Depuis plusieurs semaines, la région de Kankan fait face à une pénurie de carburant qui ne cesse de s’aggraver. Entre longues files d’attente, stations-service à sec et explosion du marché noir, la population dénonce l’inaction des autorités locales, ainsi que le silence persistant de la Société Nationale des Pétroles (SONAP).

Malgré les communiqués rassurants annonçant un approvisionnement “normal”, la réalité observée sur le terrain à travers la ville est tout autre. Sur la vingtaine de stations-service que compte la ville, seules quelques-unes continuent de fonctionner régulièrement, plongeant les habitants dans une véritable incertitude quotidienne.

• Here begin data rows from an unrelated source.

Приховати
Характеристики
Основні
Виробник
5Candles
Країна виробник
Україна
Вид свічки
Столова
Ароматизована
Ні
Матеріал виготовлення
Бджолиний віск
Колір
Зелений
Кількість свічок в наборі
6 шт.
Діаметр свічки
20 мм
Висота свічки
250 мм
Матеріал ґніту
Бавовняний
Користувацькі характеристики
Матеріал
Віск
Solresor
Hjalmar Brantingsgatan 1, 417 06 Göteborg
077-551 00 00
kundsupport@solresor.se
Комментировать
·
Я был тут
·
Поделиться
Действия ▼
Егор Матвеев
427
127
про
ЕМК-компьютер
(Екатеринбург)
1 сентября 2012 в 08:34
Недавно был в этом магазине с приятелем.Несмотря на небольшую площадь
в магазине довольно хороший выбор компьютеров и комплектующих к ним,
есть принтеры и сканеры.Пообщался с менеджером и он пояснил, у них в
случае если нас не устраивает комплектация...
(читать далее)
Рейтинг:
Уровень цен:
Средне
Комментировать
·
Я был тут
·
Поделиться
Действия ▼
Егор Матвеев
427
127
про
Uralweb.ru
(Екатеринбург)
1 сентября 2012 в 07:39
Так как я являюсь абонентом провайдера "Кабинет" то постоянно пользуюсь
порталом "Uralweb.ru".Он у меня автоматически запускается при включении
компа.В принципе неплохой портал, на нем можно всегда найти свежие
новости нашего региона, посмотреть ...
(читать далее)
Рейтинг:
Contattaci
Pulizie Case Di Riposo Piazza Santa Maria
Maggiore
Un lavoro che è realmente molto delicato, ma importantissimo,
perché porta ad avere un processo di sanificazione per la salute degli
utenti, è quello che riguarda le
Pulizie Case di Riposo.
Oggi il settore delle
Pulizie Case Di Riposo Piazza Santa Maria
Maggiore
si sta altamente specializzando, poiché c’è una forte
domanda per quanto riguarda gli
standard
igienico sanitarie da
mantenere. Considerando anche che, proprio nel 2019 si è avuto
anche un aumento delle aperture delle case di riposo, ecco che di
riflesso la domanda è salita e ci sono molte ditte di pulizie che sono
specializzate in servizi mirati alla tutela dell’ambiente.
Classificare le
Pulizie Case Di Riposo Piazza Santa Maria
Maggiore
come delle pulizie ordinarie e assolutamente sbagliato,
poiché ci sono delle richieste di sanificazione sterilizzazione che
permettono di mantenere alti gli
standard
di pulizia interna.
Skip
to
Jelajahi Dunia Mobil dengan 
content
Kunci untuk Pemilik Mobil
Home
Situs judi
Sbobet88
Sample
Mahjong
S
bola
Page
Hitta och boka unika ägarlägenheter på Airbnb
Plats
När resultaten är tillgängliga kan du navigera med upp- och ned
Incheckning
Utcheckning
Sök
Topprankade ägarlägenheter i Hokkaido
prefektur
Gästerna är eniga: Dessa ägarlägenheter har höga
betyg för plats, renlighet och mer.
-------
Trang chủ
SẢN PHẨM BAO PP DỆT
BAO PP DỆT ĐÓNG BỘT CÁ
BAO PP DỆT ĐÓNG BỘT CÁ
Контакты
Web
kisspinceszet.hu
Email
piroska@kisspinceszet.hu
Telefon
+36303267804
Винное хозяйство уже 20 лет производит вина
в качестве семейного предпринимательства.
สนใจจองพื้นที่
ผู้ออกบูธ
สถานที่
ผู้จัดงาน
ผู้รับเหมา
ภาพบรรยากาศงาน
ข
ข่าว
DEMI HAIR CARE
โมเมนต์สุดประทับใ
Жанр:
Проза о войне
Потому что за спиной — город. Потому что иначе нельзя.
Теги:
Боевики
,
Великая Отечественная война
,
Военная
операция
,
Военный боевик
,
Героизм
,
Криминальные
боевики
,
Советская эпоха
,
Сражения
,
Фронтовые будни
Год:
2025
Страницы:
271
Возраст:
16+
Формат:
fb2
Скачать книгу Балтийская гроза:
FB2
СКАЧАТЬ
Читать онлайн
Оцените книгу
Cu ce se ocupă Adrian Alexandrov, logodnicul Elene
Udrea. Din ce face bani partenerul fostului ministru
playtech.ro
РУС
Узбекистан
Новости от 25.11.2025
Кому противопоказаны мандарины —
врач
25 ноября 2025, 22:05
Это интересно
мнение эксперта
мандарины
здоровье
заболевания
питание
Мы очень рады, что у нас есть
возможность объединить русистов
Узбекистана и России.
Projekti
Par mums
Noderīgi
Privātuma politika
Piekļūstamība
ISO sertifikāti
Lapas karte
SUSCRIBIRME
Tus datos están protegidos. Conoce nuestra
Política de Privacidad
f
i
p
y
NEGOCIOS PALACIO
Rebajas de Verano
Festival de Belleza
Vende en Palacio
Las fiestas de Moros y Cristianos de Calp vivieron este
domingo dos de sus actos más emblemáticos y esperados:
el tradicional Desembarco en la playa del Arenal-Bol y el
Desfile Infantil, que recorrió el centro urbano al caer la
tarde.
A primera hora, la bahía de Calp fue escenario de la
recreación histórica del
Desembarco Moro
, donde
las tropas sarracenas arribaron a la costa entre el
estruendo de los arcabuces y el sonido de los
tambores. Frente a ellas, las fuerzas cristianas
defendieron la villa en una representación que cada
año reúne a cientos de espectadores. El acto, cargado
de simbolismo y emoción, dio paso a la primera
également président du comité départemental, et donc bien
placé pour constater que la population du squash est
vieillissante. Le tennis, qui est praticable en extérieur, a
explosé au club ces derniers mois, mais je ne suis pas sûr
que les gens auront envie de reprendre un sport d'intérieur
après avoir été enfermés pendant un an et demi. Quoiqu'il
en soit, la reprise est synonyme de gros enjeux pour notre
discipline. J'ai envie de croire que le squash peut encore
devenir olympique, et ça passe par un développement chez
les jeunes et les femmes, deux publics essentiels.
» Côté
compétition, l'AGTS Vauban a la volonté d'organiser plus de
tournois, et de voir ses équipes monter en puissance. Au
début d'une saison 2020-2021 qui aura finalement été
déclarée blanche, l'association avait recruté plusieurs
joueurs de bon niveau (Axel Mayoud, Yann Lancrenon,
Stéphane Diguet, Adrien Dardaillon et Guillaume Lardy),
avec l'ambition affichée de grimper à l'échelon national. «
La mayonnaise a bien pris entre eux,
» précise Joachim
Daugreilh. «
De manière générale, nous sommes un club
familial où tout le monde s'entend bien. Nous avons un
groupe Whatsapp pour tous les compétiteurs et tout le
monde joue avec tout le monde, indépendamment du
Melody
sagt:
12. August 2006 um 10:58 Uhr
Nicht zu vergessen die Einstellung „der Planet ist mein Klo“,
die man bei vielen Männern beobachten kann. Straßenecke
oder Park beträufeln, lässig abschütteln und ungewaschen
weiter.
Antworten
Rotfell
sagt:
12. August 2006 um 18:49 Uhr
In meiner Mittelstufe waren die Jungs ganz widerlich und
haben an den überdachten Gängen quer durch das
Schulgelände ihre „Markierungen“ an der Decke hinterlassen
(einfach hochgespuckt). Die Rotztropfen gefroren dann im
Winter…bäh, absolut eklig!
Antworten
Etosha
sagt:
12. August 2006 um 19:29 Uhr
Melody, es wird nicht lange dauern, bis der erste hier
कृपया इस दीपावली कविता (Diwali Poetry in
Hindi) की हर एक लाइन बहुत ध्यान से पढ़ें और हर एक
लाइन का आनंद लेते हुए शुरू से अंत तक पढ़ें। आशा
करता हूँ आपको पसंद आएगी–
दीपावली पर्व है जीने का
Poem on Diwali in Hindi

Cette situation a favorisé l’essor du marché noir. Le litre d’essence, vendu officiellement à un tarif réglementé, se négocie désormais entre 20 000 et 25 000 GNF dans plusieurs quartiers de la commune urbaine au vu et au su de toutes les autorités concernées. Selon de nombreux citoyens, certains pompistes privilégieraient même le remplissage de bidons destinés à la revente clandestine, au détriment des conducteurs et usagers ordinaires.

Dans cette crise devenue chronique, quelques rares stations privées parviennent encore à maintenir un service continu, limitant ainsi une paralysie totale des activités économiques et du transport urbain.

Si certains accusent également des comportements spéculatifs et la panique d’une partie de la population d’aggraver les tensions, beaucoup estiment que la principale responsabilité revient aux autorités administratives et aux structures en charge de l’approvisionnement. Entre absence de communication claire, manque de régulation et incapacité à apporter des solutions durables, le mécontentement grandit de jour en jour.
Face à cette situation préoccupante, plusieurs citoyens appellent désormais les autorités à sortir du silence et à expliquer clairement les véritables causes de cette crise qui continue d’asphyxier Kankan.
Depuis Kankan, Fassou CAMARA, pour Lerevelateur224.com.